Über das Internetarchiv hatte man jedoch weiterhin Zugriff auf die streitgegenständlichen Kartenausschnitte. Darüberhinaus konnten sie auch bei der Eingabe der genauen URL in den Browser des Internetproviders aufgefunden werden. Auch wurden sie bei Eingabe der Suchbegriffe „Notfalltreffpunkt O. der ST.“ bei der Microsoft-Suchmaschine Bing bzw. der Suchbegriffe „einsatzplan o. der st.“ und „einsatzplan r. l.“ bei der Suchmaschine von Google jeweils als oberstes Suchergebnis der Link zur Webseite der Unterlassungsschuldnerin angezeigt. Dies stuft das OLG Nürnberg allerdings als unbedenklich ein.

Aufruf urheberrechtlich geschützer Werke über Wayback Maschine löst keine Vertragsstrafe aus, OLG Nürnberg,  3 U 2291/23

Das OLG Nürnberg ist der Auffassung, dass sich aus der Unterlassungserklärung zwar eine Pflicht zur aktiven Beseitigung des Verletzungszustands einschließlich der Einwirkung auf Dritte ergebe, eine Zuwiderhandlung des Unterlassungsschuldners gegen den Unterwerfungsvertrag setze aber in der Regel grundsätzlich voraus, dass er weiterhin Dritten in voller Kenntnis der Folgen seines Verhaltens Zugang zu dem geschützten Werk verschaffe.

Vorliegend war das urheberrechtlich geschützte Werk (Stadtplan) jedoch vollständig aus dem CMS der Beklagten gelöscht worden, weshalb der Seitenbesucher des Internetauftritts die Kartenausschnitte nicht mehr über die Seitennavigation der streitgegenständlichen URL aufrufen konnte. Der Umstand, dass sie anderweitig auffindbar sind, wertet das OLG Nürnberg nicht als Verstoß gegen die Unterlassungserklärung, da die Fundstellen bzw. die Art, wie die Werke nach Abgabe der Unterlassungserklärung noch auffindbar waren, zu speziell sind.


Keine öffentliche Zugänglichmachung zu den Kartenausschnitten - Beklagte wendet sich nicht direkt an Dritte


Auszug aus dem Beschluss des OLG Nürnberg:


"Im Streitfall kann bereits deshalb kein öffentliches Zugänglichmachen i.S.v. § 19a UrhG angenommen werden, weil die Beklagte auf dem Internetarchiv "w..." nicht die Kontrolle über die Bereithaltung der Kartenausschnitte ausübt und sich diese daher nicht in ihrer Zugriffssphäre befinden. [...]

Darüber hinaus fehlt es an den Voraussetzungen einer öffentlichen Wiedergabe i.S.v. § 15 Abs. 2 UrhG, da die Beklagte über die "w..." nicht absichtlich und gezielt Dritten einen Zugang zu den Kartenausschnitten verschafft [...]."

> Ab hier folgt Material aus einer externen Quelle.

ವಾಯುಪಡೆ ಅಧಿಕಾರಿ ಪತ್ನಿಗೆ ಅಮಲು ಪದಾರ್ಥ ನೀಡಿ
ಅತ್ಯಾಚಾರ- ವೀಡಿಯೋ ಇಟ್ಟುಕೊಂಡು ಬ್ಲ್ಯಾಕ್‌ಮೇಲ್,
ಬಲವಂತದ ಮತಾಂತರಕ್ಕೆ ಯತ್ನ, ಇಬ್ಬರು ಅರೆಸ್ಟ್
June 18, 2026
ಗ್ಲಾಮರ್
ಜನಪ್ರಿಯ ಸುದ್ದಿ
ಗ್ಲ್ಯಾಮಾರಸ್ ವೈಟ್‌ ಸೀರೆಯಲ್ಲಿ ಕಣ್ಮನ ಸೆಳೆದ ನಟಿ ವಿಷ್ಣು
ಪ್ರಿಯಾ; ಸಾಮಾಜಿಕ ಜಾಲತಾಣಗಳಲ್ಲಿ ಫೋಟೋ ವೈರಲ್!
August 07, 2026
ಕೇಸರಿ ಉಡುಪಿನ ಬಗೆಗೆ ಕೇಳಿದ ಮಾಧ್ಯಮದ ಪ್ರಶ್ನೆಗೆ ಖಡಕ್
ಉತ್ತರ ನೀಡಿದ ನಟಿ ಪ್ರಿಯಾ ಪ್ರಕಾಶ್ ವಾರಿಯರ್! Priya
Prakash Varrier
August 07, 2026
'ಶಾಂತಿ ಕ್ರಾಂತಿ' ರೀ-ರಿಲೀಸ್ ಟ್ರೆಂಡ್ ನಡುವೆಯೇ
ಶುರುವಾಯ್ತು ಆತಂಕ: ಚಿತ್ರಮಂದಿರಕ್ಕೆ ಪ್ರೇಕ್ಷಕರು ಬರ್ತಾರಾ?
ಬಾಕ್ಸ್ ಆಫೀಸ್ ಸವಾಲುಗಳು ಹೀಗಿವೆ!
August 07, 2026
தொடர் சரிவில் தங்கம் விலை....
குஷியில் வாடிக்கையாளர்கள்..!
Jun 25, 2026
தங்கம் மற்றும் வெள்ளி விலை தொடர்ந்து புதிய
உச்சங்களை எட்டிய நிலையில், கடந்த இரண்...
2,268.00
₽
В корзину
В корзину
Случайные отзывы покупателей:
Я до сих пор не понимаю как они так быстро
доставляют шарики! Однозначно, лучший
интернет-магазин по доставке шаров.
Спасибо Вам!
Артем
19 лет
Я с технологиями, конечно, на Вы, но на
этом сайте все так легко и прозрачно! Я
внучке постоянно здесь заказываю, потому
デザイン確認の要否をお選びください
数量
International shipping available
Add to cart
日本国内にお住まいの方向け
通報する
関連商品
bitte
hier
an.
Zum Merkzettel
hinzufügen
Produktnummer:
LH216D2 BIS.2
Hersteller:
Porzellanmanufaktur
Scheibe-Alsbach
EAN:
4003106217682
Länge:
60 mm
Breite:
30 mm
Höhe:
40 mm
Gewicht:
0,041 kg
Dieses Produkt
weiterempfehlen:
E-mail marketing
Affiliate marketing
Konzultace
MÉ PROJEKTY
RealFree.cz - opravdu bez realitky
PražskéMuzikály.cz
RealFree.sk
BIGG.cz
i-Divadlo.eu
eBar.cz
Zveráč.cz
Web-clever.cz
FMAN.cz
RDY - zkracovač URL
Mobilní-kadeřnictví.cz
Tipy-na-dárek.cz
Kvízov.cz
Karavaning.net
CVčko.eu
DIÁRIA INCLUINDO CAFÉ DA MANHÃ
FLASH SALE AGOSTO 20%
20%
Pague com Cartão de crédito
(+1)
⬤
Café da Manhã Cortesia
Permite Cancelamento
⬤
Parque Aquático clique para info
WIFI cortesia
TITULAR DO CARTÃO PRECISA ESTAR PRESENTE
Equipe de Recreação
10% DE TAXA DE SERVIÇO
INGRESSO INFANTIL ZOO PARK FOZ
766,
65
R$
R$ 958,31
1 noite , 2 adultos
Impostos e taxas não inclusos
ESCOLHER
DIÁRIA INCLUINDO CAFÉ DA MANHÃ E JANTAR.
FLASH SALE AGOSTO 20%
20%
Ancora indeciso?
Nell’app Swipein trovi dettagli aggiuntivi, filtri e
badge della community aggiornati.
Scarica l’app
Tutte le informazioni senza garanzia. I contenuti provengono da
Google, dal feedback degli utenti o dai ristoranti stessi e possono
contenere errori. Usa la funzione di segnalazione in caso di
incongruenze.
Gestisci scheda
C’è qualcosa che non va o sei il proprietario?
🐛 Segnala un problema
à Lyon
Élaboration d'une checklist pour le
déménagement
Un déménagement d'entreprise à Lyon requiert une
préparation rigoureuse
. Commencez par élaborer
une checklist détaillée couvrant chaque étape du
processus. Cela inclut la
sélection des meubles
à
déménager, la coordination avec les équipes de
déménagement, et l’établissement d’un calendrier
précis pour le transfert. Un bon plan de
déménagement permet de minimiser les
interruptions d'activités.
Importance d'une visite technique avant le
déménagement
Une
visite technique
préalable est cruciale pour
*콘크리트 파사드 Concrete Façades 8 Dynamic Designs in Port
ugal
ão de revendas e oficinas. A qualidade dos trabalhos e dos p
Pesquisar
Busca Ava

Außerdem ist zu berücksichtigen, dass die „w...“ nicht von üblichen Internet-Suchmaschinen durchsucht werden kann. Vielmehr muss der Internetnutzer gezielt das Internetarchiv aufrufen und dort – da das Archiv keine eigene Suchfunktion aufweist – gezielt nach Inhalten suchen.[...]

Eine Verletzung gegen die Unterwerfung sehen die Richter somit nicht.